GLAD THIS SERIES HAS BEEN RE-RELEASED
Camber of Culdi was originally published in 1976, following on the heels of the thrilling exploits of the young King Kelson Haldane in The Chronicles of the Deryni trilogy. In Deryni chronologically terms, however, this novel is the oldest, going back in time to shed light on the mysterious Saint Camber, who is reviled and revered in equal measure by the populous of the Kingdom of Gwynedd in Kelson’s time. And here readers come face-to-face with this Deryni legend.
The ruler of Gweynedd at this time in Camber’s life is the young Imre; his ancestor Festil I, the Conqueror, having brutally overthrown the human kings centuries before, seizing power for the Deryni race. These very human-like people living along side the population, normal in every way except in their extraordinary mental powers which are rumored to be magic. And while the Deryni overlordship of the land has not been all bad, it has taken a decidedly downward turn upon the ascension of Imre, who is a horrible racist (He views humans as nothing more than livestock to be worked, taxed, and killed as needed.) and more than a little insane. These qualities having caused Camber MacRorie, Earl of Culdi, to retire from court; his duties to the crown passed to his eldest son, Cathan, who has been fast friends with Imre since childhood.
This self-imposed retirement of the Earl seems to be for the best. The quiet life suiting him, allowing Camber to spend his days on ecclesiastical and historical study as well as family time: his daughter Evaine mainly, though he is close with his sons Cathan and Joram too. The greater goings-on of the kingdom still of interest to him, but his belief that younger men should guide the king into more prudent rulership. But then two events occur simultaneously: Imre decreeing that innocent humans must die in punishment for the murder of a Deryni, and an elderly human on his deathbed passing along a deadly secret to Camber’s son-in-law Rhys Thuryn. These unrelated events setting off a chain reaction which forces Camber of Culdi to contemplate betraying his ruling monarch and, perhaps, the Deryni race itself!

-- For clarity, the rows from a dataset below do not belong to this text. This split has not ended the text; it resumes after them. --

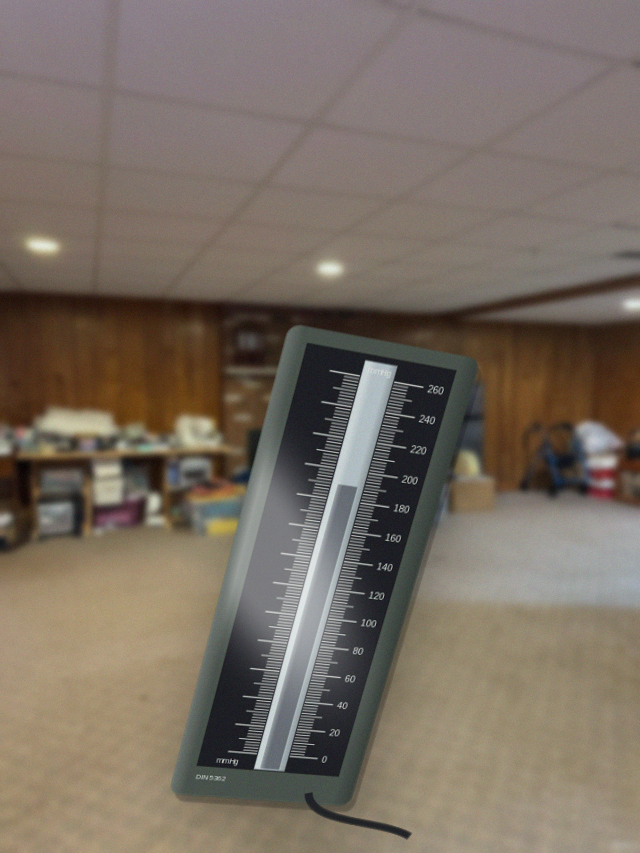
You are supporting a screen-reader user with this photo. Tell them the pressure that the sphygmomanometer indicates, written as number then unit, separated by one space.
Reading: 190 mmHg
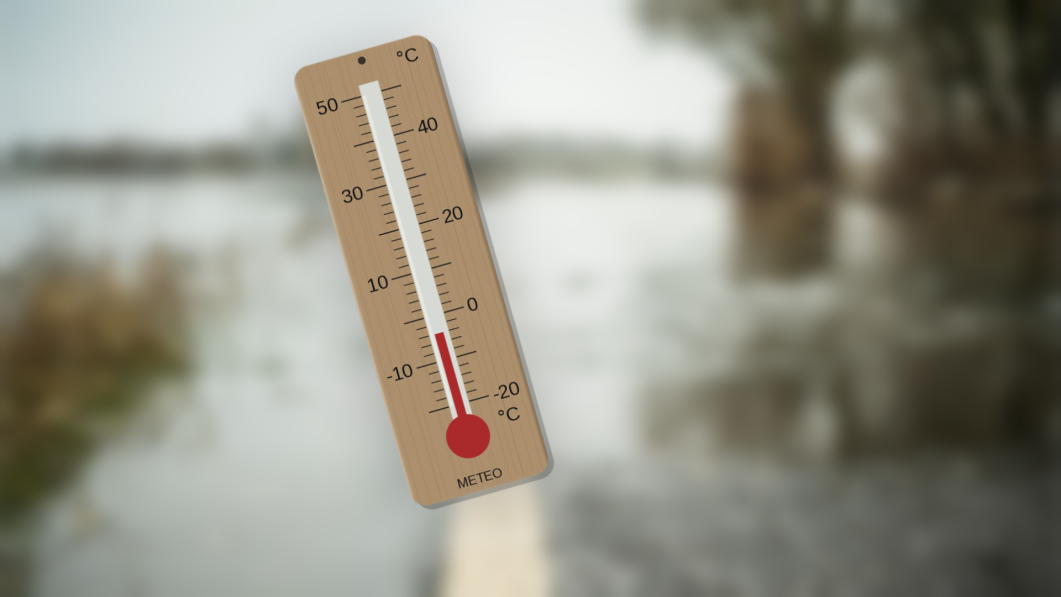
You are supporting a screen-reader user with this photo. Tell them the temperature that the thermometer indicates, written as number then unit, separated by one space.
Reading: -4 °C
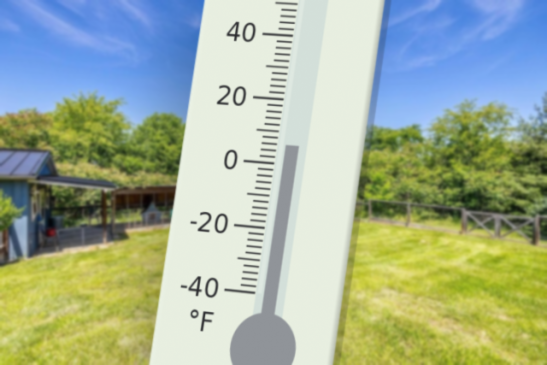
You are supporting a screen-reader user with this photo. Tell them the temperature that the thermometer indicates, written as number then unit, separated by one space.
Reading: 6 °F
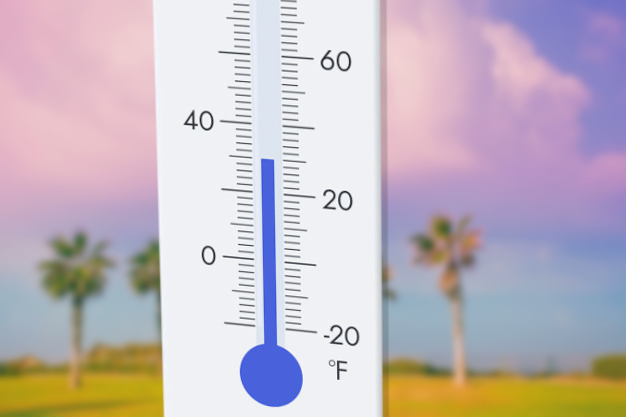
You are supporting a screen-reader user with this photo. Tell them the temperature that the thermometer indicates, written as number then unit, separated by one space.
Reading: 30 °F
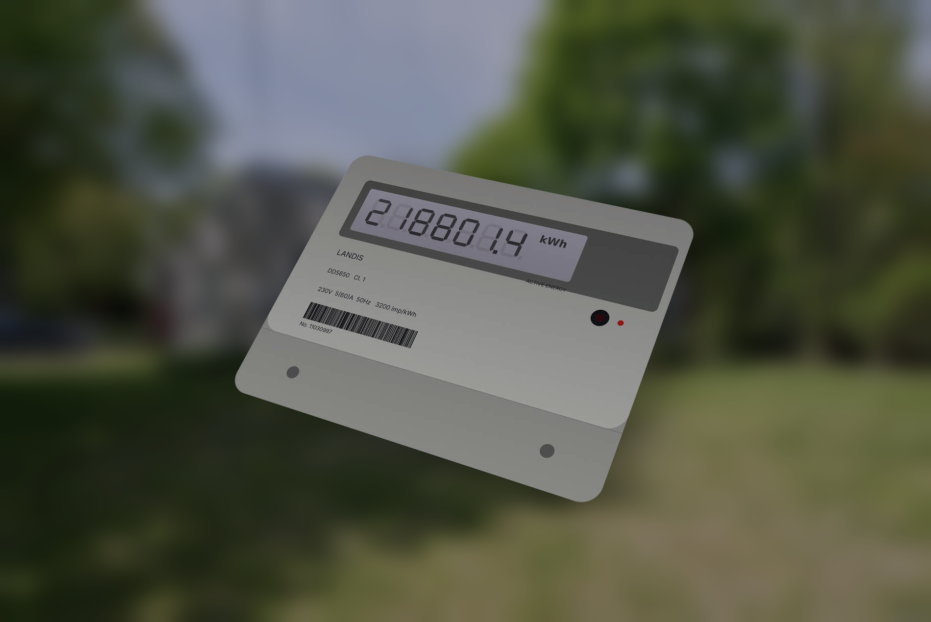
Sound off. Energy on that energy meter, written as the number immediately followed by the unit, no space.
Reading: 218801.4kWh
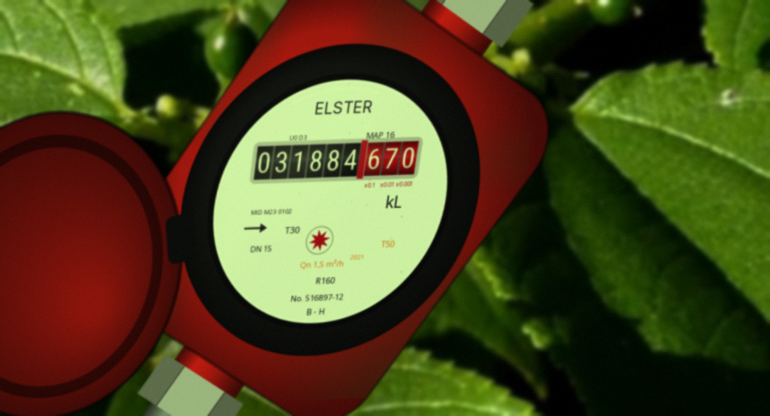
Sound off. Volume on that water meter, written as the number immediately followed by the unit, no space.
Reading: 31884.670kL
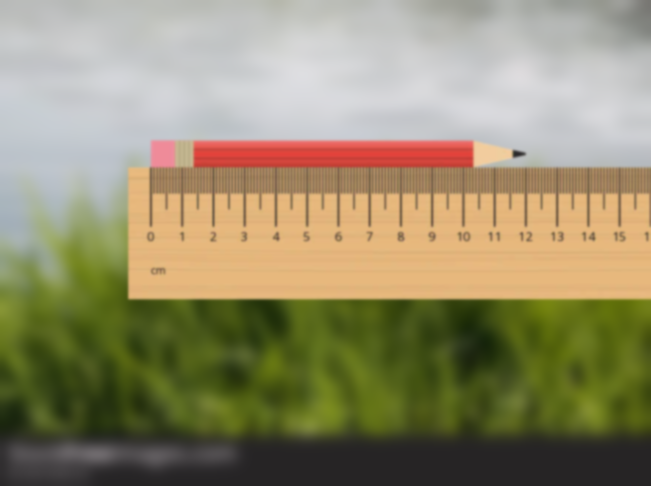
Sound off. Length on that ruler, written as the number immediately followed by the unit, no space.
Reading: 12cm
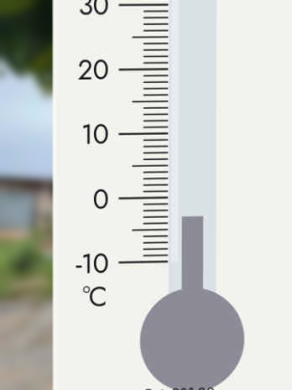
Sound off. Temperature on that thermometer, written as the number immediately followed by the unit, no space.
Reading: -3°C
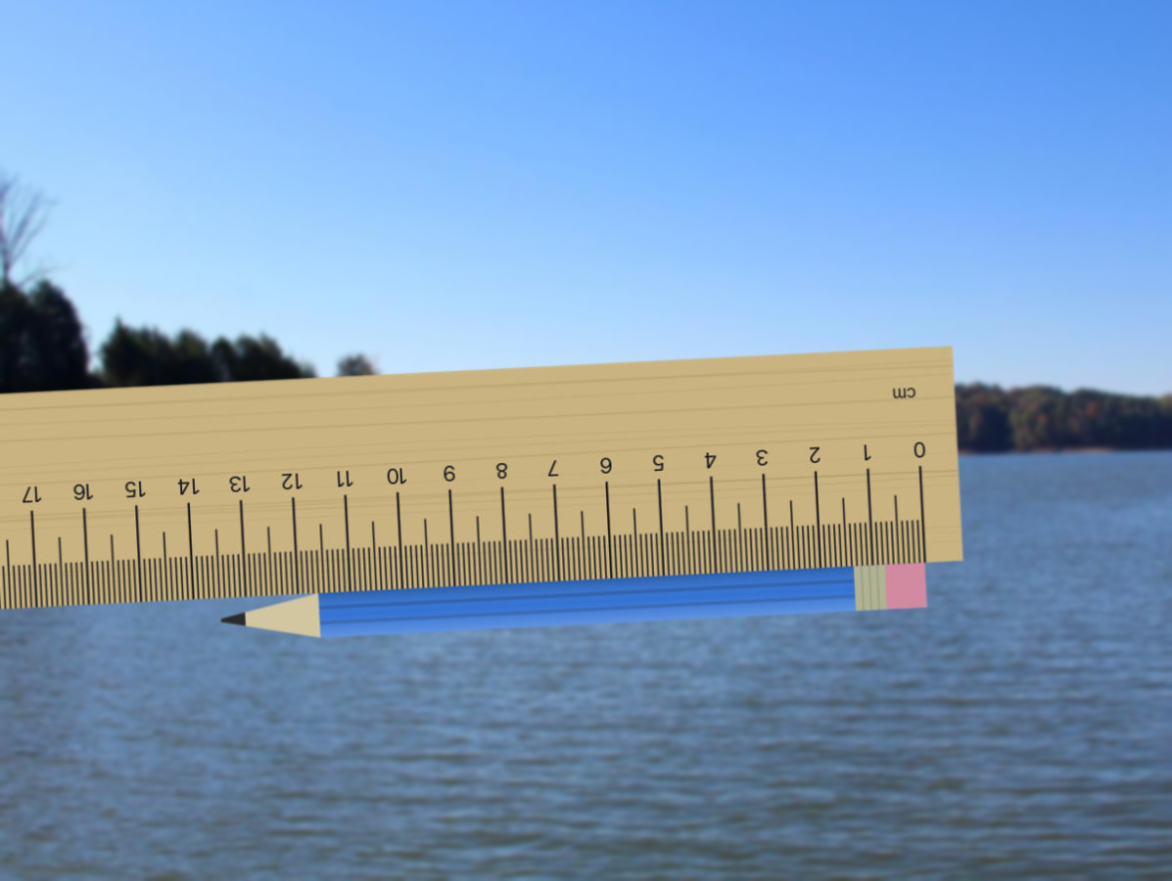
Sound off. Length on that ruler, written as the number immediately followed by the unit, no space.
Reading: 13.5cm
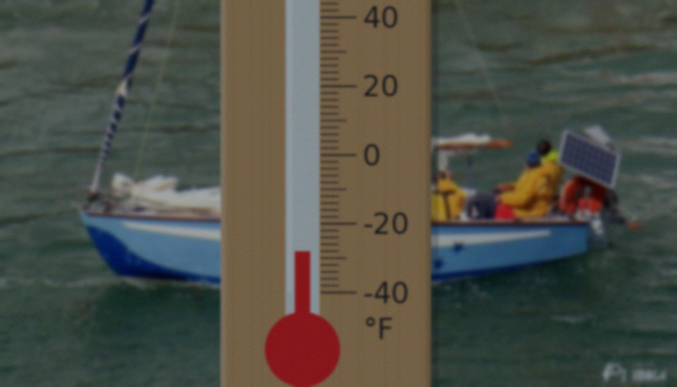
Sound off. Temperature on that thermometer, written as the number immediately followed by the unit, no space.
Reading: -28°F
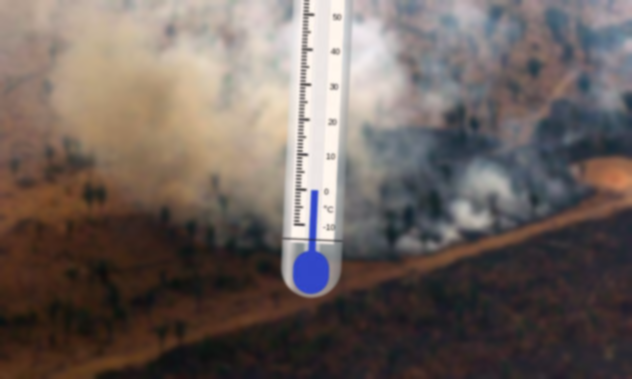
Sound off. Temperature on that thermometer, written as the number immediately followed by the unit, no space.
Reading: 0°C
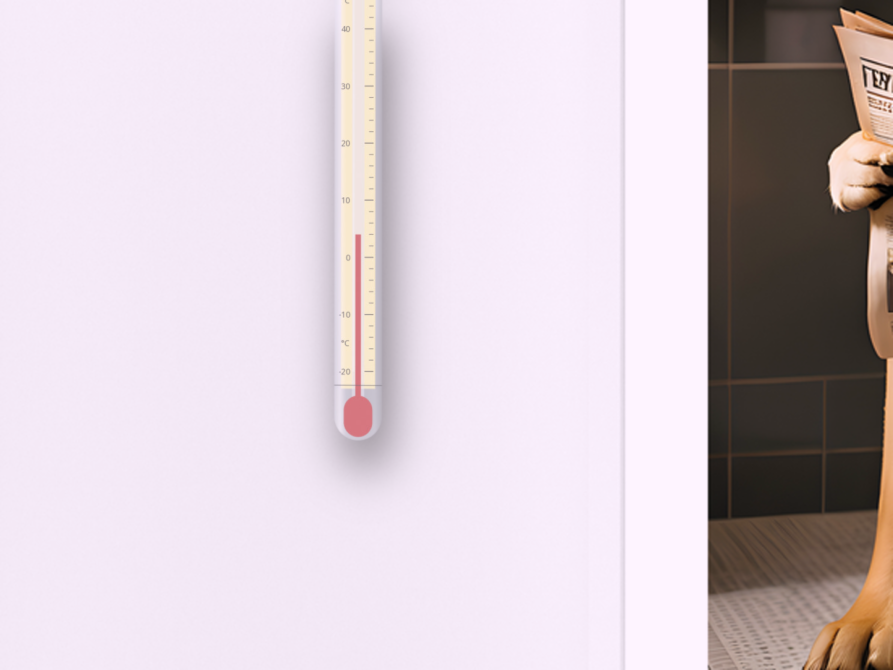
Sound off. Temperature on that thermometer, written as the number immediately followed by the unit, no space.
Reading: 4°C
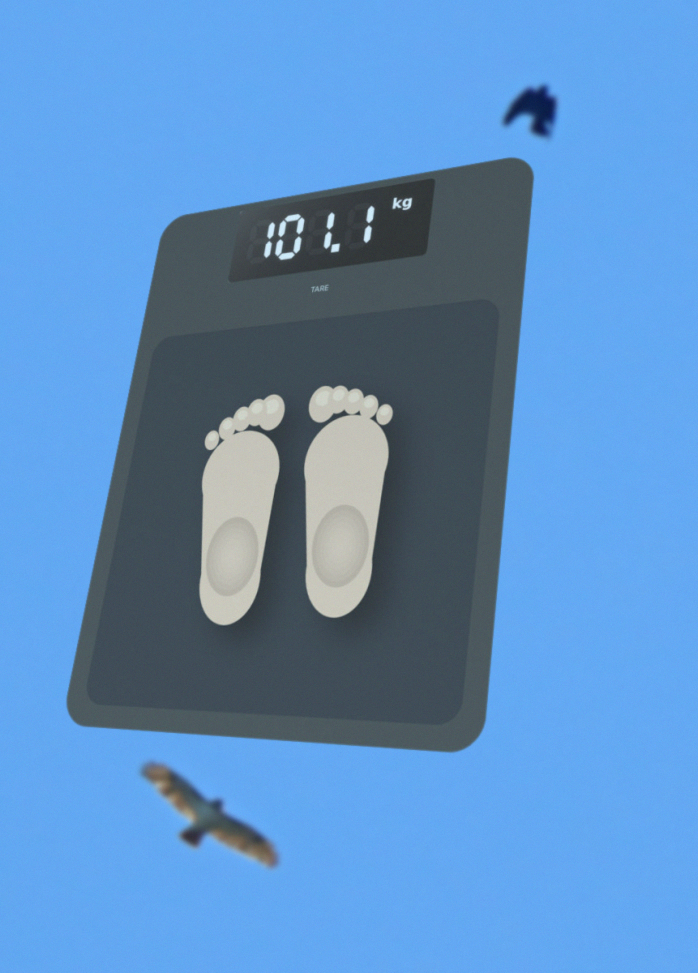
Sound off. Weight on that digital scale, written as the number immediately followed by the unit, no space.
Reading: 101.1kg
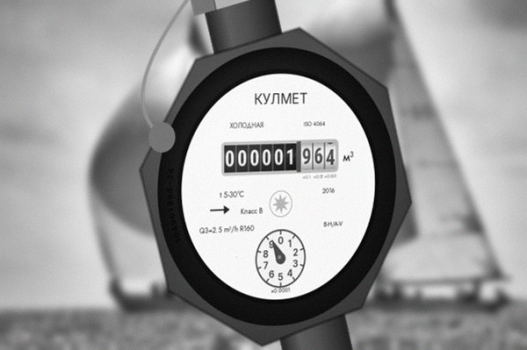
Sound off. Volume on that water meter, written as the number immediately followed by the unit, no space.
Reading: 1.9639m³
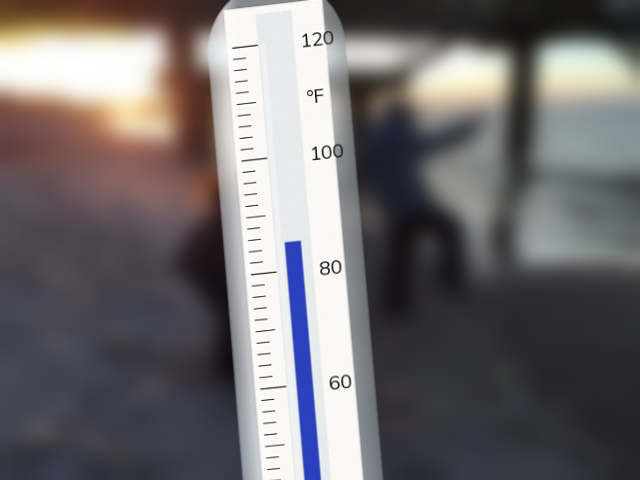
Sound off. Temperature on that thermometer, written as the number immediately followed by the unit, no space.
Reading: 85°F
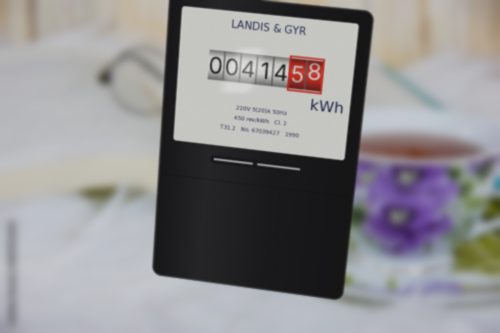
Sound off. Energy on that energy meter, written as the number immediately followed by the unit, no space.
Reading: 414.58kWh
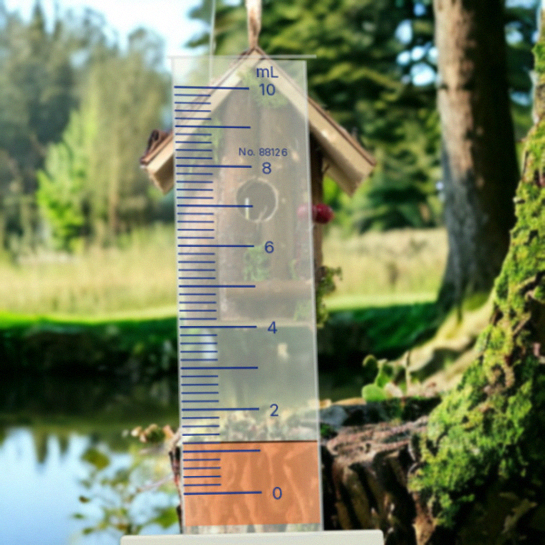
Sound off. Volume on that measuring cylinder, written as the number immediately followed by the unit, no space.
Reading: 1.2mL
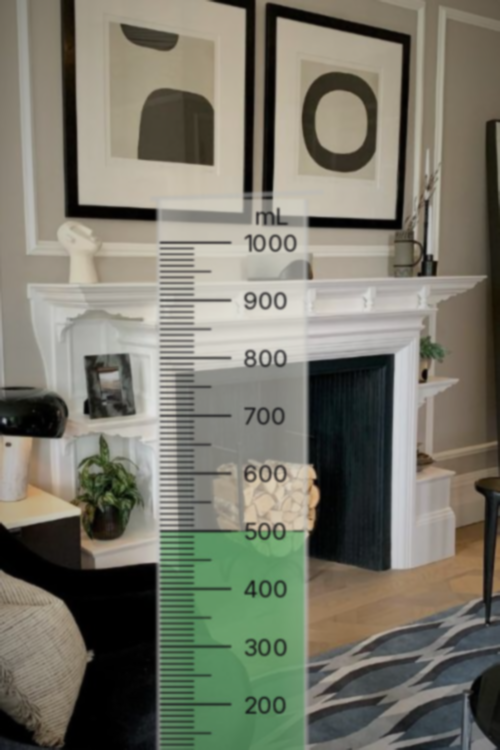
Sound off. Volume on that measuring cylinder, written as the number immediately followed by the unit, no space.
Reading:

Having read this (and the other Deryni novels) as a teenager growing up in the 1980s, picking up Camber of Culdi again after all these years was both a welcome return to a childhood haunt and a trepidatious homecoming for an older, more cynical me. And, after finishing my re-read, I have to admit being both pleased and disappointed with the novel, though I definitely feel more of the former rather than the latter.
On the pleased side, I have to point to the wonderful world of the Deryni, which I still found as engrossing and as entertaining as it was decades ago. This fantasy version of medieval Europe filled with royal houses, political machinations, and the unique Deryni. What set it apart from other series is Katherine Kurtz’s wholesale inclusion of the Catholic Church in her story; medieval Christianity fully in place with Jesus Christ having died on the cross, his followers having spread across the world, monasteries and militant orders dotting the landscape, and the learned quoting Latin Psalms. This inclusion of religion allowing the author to capture the true nature of this historical setting, to show the clash of secular and religious powers, and to juxtapose the dual nature of devotedly religious people committing horrible deeds in the name of secular power.
On the disappointed side, I have to acknowledge this group of characters were a bit of a letdown for me (though, to be completely honest, I never loved them as much as I did Kelson, Morgan, and company). Camber always seemed more a saint than a real person. His children Cathan, Joram, and Evaine (as well as other confidantes like Rhys) had brief flashes of personality, but never received a real opportunity to grow into anyone truly special. King Imre and other “bad guys” were penned as fairly one dimensional creatures, easily labeled as the “insane tyrant”, “the “evil temptress”, or the “scheming liar.” And there was a complete absence of female main characters, though that might be a result of the time period when the book was first published more than anything else.
Overall, Camber of Culdi is a fine fantasy read filled with political scheming, dynastic intrigue, and a touch of magic, set in a wonderfully developed faux-medieval Europe with a fully realized Catholic Church. For longtime lovers of the Deryni novels, it will be a joyful return to a familiar home, replete with iconic characters and an easily followed tale told in Katherine Kurtz memorable style. To those new to the series, I would encourage them to read the first trilogy, The Chronicles of the Deryni, before delving in here, because the revelations in this book could ruin very important plot elements there.
I received this book from the publisher in exchange for a fair and honest review. I’d like to thank them for allowing me to receive this review copy and inform everyone that the review you have read is my opinion alone.